With two months of restrictions on social and commercial life now being gradually lifted in Germany, state leaders in Europe’s largest economy have been putting pressure on the federal government to reopen borders with its neighbors.
Interior Minister Horst Seehofer told journalists in Berlin on Wednesday that Germany’s border crossings with Austria, France, Switzerland, Luxembourg and perhaps also Denmark will be the first ones to reopen.
Seehofer said that the goal is to reopen all borders to neighboring countries by the middle of June. Austria, a popular destination for German tourists and which sends around 30 percent of its exports to Germany, is also set to open its borders by June 15, according to Yahoo Finance.
France, Spain and Portugal are also eager to open up for summer tourism business, while Northern European countries such as Norway and the United Kingdom want to make it easier for seasonal workers to cross borders, according to Deutsche Welle.
Until now, the process of opening borders across the EU has been somewhat haphazard, with some countries making separate agreements to permit citizens from other neighboring countries to enter with no restrictions while requiring others to quarantine for two weeks on arrival.
The European Commission has called for a “careful” easing of restrictions and unveiled guidelines ranging from wearing face coverings on planes and trains to maintaining physical distancing on the beach and in hotels.
“This is not going to be a normal summer, not for any of us,” the Commission vice-president, Margrethe Vestager, said. She urged governments and businesses to follow Brussels’ recommendations so that “we don’t have to face a summer stuck at home — or a completely lost summer for the European tourist industry”.
The crisis has threatened millions of jobs in a sector that accounts for 10 percent of the bloc’s economy. The non-binding EU guidelines attempt to mitigate the dramatic fall-off in travel that has emptied Europe’s beaches and squares of tourists since mid-March.
Decisions on the reopening of borders are the responsibility of national governments, but the Commission urged the 27 member states to coordinate lifting their restrictions in stages, starting with countries with low levels of coronavirus.
It is suggested that this can be achieved in part by creating “travel bubbles” with neighbour countries, in which people can holiday safely.
The French government on Thursday unveiled a 1.3 billion euro ($1.4 billion) investment plan for the country’s tourism sector.

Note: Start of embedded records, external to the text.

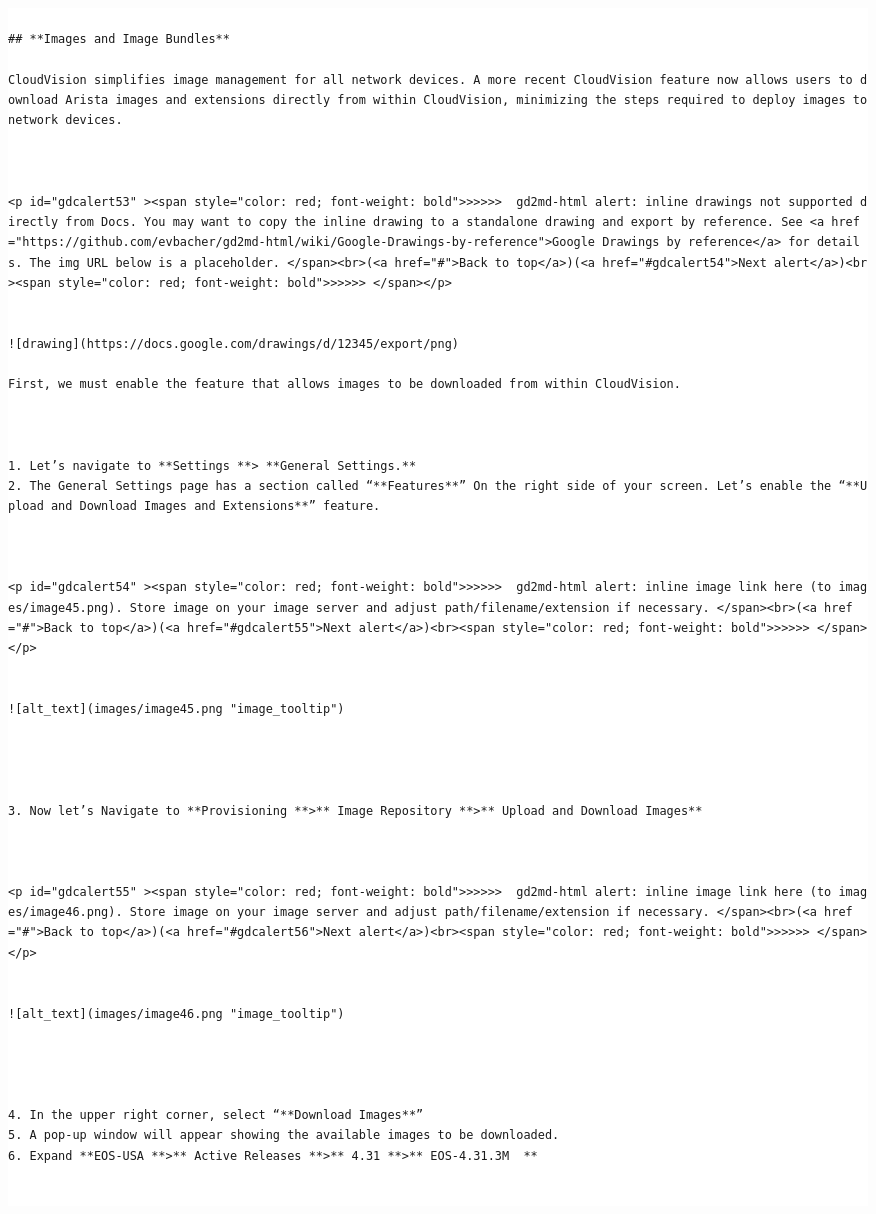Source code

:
 ```

## **Images and Image Bundles**

CloudVision simplifies image management for all network devices. A more recent CloudVision feature now allows users to download Arista images and extensions directly from within CloudVision, minimizing the steps required to deploy images to network devices.



<p id="gdcalert53" ><span style="color: red; font-weight: bold">>>>>>  gd2md-html alert: inline drawings not supported directly from Docs. You may want to copy the inline drawing to a standalone drawing and export by reference. See <a href="https://github.com/evbacher/gd2md-html/wiki/Google-Drawings-by-reference">Google Drawings by reference</a> for details. The img URL below is a placeholder. </span><br>(<a href="#">Back to top</a>)(<a href="#gdcalert54">Next alert</a>)<br><span style="color: red; font-weight: bold">>>>>> </span></p>


![drawing](https://docs.google.com/drawings/d/12345/export/png)

First, we must enable the feature that allows images to be downloaded from within CloudVision.



1. Let’s navigate to **Settings **> **General Settings.**
2. The General Settings page has a section called “**Features**” On the right side of your screen. Let’s enable the “**Upload and Download Images and Extensions**” feature.



<p id="gdcalert54" ><span style="color: red; font-weight: bold">>>>>>  gd2md-html alert: inline image link here (to images/image45.png). Store image on your image server and adjust path/filename/extension if necessary. </span><br>(<a href="#">Back to top</a>)(<a href="#gdcalert55">Next alert</a>)<br><span style="color: red; font-weight: bold">>>>>> </span></p>


![alt_text](images/image45.png "image_tooltip")




3. Now let’s Navigate to **Provisioning **>** Image Repository **>** Upload and Download Images**



<p id="gdcalert55" ><span style="color: red; font-weight: bold">>>>>>  gd2md-html alert: inline image link here (to images/image46.png). Store image on your image server and adjust path/filename/extension if necessary. </span><br>(<a href="#">Back to top</a>)(<a href="#gdcalert56">Next alert</a>)<br><span style="color: red; font-weight: bold">>>>>> </span></p>


![alt_text](images/image46.png "image_tooltip")




4. In the upper right corner, select “**Download Images**”
5. A pop-up window will appear showing the available images to be downloaded.
6. Expand **EOS-USA **>** Active Releases **>** 4.31 **>** EOS-4.31.3M  **



```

“What is good for the tourism industry, is often good for the whole of France,” said Prime Minister Edouard Philippe.
Nearly 90 million foreign tourists visited France in 2018, making it the most-visited country in the world, according to government data. Tourism accounts for about 7 percent of France’s 2.3-trillion-euro economy.
The country is gradually easing lockdown restrictions this week, with many people returning to work, but President Emmanuel Macron has warned there is still a long way to go.